[
https://issues.apache.org/jira/browse/PDFBOX-6175?page=com.atlassian.jira.plugin.system.issuetabpanels:all-tabpanel
]
Kiyotsuki Suzuki updated PDFBOX-6175:
-------------------------------------
Issue Type: Improvement (was: Bug)
> OutOfMemoryError parsing large CID fonts: soft-reference font cache cleared +
> W2 range expansion leads to OOM
> -------------------------------------------------------------------------------------------------------------
>
> Key: PDFBOX-6175
> URL: https://issues.apache.org/jira/browse/PDFBOX-6175
> Project: PDFBox
> Issue Type: Improvement
> Components: AcroForm, FontBox, Parsing, PDModel, Text extraction
> Affects Versions: 3.0.5 PDFBox, 3.0.6 PDFBox, 3.0.7 PDFBox, 3.0.4 JBIG2
> Environment: openjdk 21.0.7 2025-04-15
> OpenJDK Runtime Environment Homebrew (build 21.0.7)
> OpenJDK 64-Bit Server VM Homebrew (build 21.0.7, mixed mode, sharing)
> pdfbox version:3.0.4
> java -Xmx512M
> Reporter: Kiyotsuki Suzuki
> Priority: Major
> Labels: performance
> Fix For: 3.0.4 JBIG2
>
> Attachments: 6.pdf
>
>
> {color:#172b4d}When processing PDFs that contain large CID fonts (many CIDs
> and/or wide W2 ranges), PDFBox can run into java.lang.OutOfMemoryError during
> font parsing / text extraction even with modest heap sizes. {color}
> *<Observed symptom>*
> - OOM occurs while creating PDFont / PDCIDFont instances during text
> extraction.
> - Problem appears when fonts are embedded as non-indirect objects and when
> W2 (vertical metrics) contains large ranges (e.g. first..last spanning many
> CIDs).
> * Likely root causes (two cooperating issues)
> 1. directFontCache uses SoftReference<PDFont>. Under memory pressure the JVM
> clears soft references, causing cached font objects to be discarded.
> Subsequent uses re-parse the same (heavy) font repeatedly.
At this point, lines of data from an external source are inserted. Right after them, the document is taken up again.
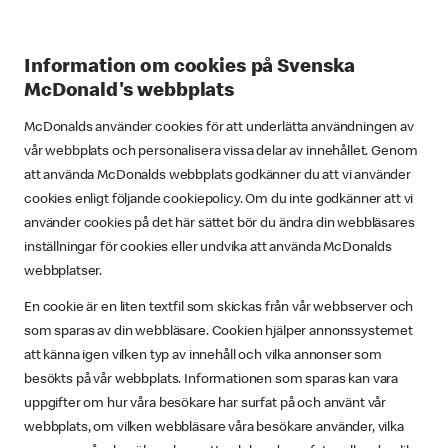
Information om cookies på Svenska
McDonald's webbplats
McDonalds använder cookies för att underlätta användningen av
vår webbplats och personalisera vissa delar av innehållet. Genom
att använda McDonalds webbplats godkänner du att vi använder
cookies enligt följande cookiepolicy. Om du inte godkänner att vi
använder cookies på det här sättet bör du ändra din webbläsares
inställningar för cookies eller undvika att använda McDonalds
webbplatser.
En cookie är en liten textfil som skickas från vår webbserver och
som sparas av din webbläsare. Cookien hjälper annonssystemet
att känna igen vilken typ av innehåll och vilka annonser som
besökts på vår webbplats. Informationen som sparas kan vara
uppgifter om hur våra besökare har surfat på och använt vår
webbplats, om vilken webbläsare våra besökare använder, vilka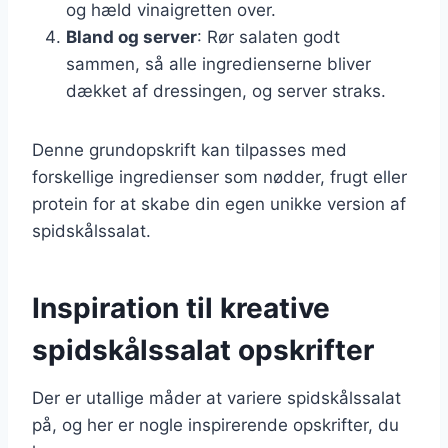
og hæld vinaigretten over.
Bland og server
: Rør salaten godt
sammen, så alle ingredienserne bliver
dækket af dressingen, og server straks.
Denne grundopskrift kan tilpasses med
forskellige ingredienser som nødder, frugt eller
protein for at skabe din egen unikke version af
spidskålssalat.
Inspiration til kreative
spidskålssalat opskrifter
Der er utallige måder at variere spidskålssalat
på, og her er nogle inspirerende opskrifter, du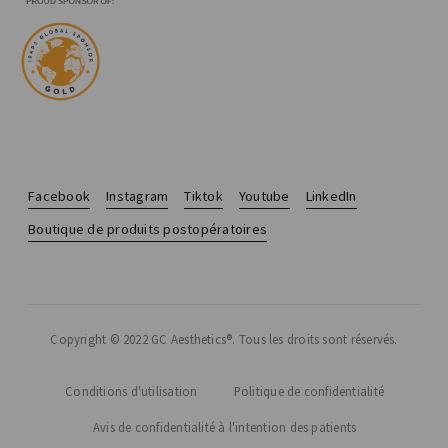
Facebook
Instagram
Tiktok
Youtube
LinkedIn
Boutique de produits postopératoires
Copyright © 2022 GC Aesthetics®. Tous les droits sont réservés.
Conditions d'utilisation
Politique de confidentialité
Avis de confidentialité à l'intention des patients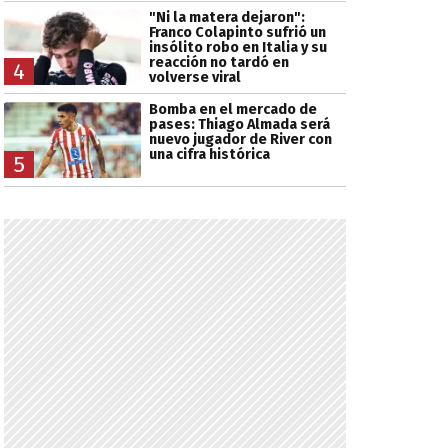
"Ni la matera dejaron":
Franco Colapinto sufrió un
insólito robo en Italia y su
reacción no tardó en
4
volverse viral
Bomba en el mercado de
pases: Thiago Almada será
nuevo jugador de River con
una cifra histórica
5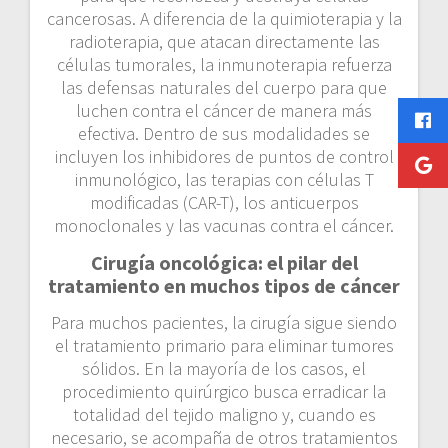
cancerosas. A diferencia de la quimioterapia y la
radioterapia, que atacan directamente las
células tumorales, la inmunoterapia refuerza
las defensas naturales del cuerpo para que
luchen contra el cáncer de manera más
efectiva. Dentro de sus modalidades se
incluyen los inhibidores de puntos de control
inmunológico, las terapias con células T
modificadas (CAR-T), los anticuerpos
monoclonales y las vacunas contra el cáncer.
Cirugía oncológica: el pilar del
tratamiento en muchos tipos de cáncer
Para muchos pacientes, la cirugía sigue siendo
el tratamiento primario para eliminar tumores
sólidos. En la mayoría de los casos, el
procedimiento quirúrgico busca erradicar la
totalidad del tejido maligno y, cuando es
necesario, se acompaña de otros tratamientos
This GC ->
> re-parse -> GC cycle can escalate memory usage and trigger OOM.
> 2. W2 range entries (first last w1y v.x v.y) are expanded naively into
> per-CID HashMap entries (boxed Integer/Float and Vector objects). A single
> large range (e.g. 0..16000) causes creation of tens of thousands of objects
> and large HashMap memory overhead, causing immediate heap exhaustion.
> * Suggested fixes (implementation-level guidance)
> -- Avoid relying on SoftReference for the per-resource direct font cache for
> non-indirect embedded fonts. Use strong references scoped to PDResources (or
> make the behavior configurable). PDResources is freed with the document
> lifecycle, so strong references prevent repeated re-parsing without leaking
> across documents.
> -- Do not expand large W2 ranges into individual boxed map entries. Parse
> and store W2 ranges compactly (e.g. range list with primitive arrays or small
> objects representing [first,last,w1y,vx,vy]). At lookup time check ranges (or
> use a compact index). This avoids creating thousands of Integer/Float/Vector
> objects for wide ranges.
> -- Add tests exercising large CID fonts with wide W2 ranges to guard against
> regressions, and add a memory-use test if possible.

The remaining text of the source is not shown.